Archaic Period



The term Archaic was coined in the 18th century by art historians in order to describe the transition of the Greek art between the Geometric (9th-8th century BC) and the Classical Period (5th-4th century BC). The Archaic Period covered roughly a time span from the 7th to the 6th century BC (700-500 BC). The end of the Persian Wars (479 BC) signalled the passage to the ensuing Classical period.

The term Archaic was originally imbued with evaluative content and was considered as the “”primitive”” prelude to the great Classical art, with reference to sculpture mainly. Today, the term holds chronological significance only and refers to the major political, social, economic and artistic transformation of the Greek world during the 7th and the 6th century BC.
The rapid population growth during the 8th century BC and the need to procure more resources led to the disintegration of the social stratification by race or tribe. This resulted, on the one hand, in the widespread expansion of the Greek trade across the entire Mediterranean and, on the other, in the birth of the city-state that emerged as the core ingredient of the political and civic organization in ancient Greece which entailed aristocracy, oligarchy or tyranny as systems of government. Moreover, with the aid of legislators, laws were introduced that contributed to a more effective and fairer administration of the city-states and attempted to resolve the continuous disputes between them
The institution of the Panhellenic games at Olympia already since the 8th century BC (Olympic Games, 776 BC), at Delphi (Pythian Games, 590 BC), at Isthmia (Isthmian Games, 582 BC) and at Nemea (Nemean Games, 573 BC), numerous local festivals, with the Panathenaea (Athens 566 BC) being the most celebrated event, and also the formation of religious – political confederations, the Amphyctionies (Delphi, Panionium), played a pivotal role in the reinforcement of the relations between the city-states.

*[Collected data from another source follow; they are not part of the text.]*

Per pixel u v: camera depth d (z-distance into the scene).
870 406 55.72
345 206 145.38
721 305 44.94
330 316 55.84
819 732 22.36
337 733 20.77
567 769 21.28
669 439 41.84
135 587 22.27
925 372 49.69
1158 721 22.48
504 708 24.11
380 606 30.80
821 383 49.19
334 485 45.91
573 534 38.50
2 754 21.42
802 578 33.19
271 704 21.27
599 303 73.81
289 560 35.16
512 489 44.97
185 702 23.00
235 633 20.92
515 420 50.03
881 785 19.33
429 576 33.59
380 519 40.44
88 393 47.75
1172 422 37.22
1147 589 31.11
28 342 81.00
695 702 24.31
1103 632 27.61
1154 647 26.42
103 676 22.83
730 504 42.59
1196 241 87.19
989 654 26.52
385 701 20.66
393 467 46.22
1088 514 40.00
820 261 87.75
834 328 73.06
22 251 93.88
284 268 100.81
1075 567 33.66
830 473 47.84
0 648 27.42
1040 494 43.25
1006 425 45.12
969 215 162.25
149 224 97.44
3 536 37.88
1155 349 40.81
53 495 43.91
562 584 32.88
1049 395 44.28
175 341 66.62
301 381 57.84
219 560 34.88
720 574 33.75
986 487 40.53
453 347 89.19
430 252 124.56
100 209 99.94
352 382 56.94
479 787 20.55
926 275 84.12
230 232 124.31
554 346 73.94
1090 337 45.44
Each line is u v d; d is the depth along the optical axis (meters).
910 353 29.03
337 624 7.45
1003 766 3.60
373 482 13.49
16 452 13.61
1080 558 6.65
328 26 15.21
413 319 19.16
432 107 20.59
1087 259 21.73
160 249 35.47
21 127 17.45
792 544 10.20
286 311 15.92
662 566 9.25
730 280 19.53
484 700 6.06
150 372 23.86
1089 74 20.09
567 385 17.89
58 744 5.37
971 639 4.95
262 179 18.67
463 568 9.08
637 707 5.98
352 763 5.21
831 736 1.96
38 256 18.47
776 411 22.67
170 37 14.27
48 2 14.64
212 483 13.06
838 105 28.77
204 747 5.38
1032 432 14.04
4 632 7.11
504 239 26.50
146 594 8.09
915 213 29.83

In the urban as well as the religious centres, city-states and their tyrants, such as Peisistratus in Athens and Polycrates on Samos competed with each other in the establishment of imposing edifices and the implementation of public building programmes.
The rapid growth of trade, particularly with the East, and the colonization, namely the foundation of colonies and trading stations across the Mediterranean coasts, resulted in the widespread use of the alphabet (it had already been imported in the 8th century BC by the Phoenicians) and coinage that had been invented by the Lydians in order to facilitate trade relations.
The adaptation of the alphabet to the Greek dialects, apart from serving commercial purposes, led to the dissemination of writing, with the documentation of the Homeric epics, the emergence of lyric poetry, the first attempt to record history systematically (logographers) and the endeavour to comprehend the Cosmos (Ionian natural philosophers).
The encounter of the Greeks with the eastern civilizations enriched the Greek art with new expressive means. During the 7th century BC (Orientalizing period) the Greeks adopted Egyptian and eastern iconographic themes and styles of decoration (kouroi, mythological creatures, such as griffins, sphinxes) adjusted to their own artistic flair. The earliest phase of the Archaic sculpture (Daedalic) is marked by frontality and the disproportionate rendering of body parts; however, a tendency towards a more naturalistic mode of representation gradually prevailed, thereby satisfying, with the so-called “”latent movement”” one of the fundamental questions of ancient Greek art, the “”ζωτικόν φαίνεσθαι”” (of works of art, true to life), namely the need to make a sculpture look as though it actually lives and moves.
Among the pottery workshops of the 7th century BC predominate the Corinthian (Protocorinthian pottery) and the rather conservative Attic workshop (Protoattic pottery). The black-figure style, namely the decoration of vases with black figures and incisions for rendering details first appeared in Corinth (7th century BC) and later at Athens (circa 620 BC). The Corinthian ceramic ware dominated the markets across the Mediterranean until the early decades of the 6th century BC, a time in which it was gradually superseded by the Attic black-figure vases, of higher quality, that were decorated by great painters, such as the Nessos Painter, Sophilos, Lydos, Amasis and Exekias.
In around 530/520 BC the red-figure style in pottery was invented, in which the figures are set against a black background retaining the reddish colour of the clay. The most significant painters are the Andokides Painter, and the “”Pioneer Group”” that consisted of Euphronios, Euthymides and Phintias.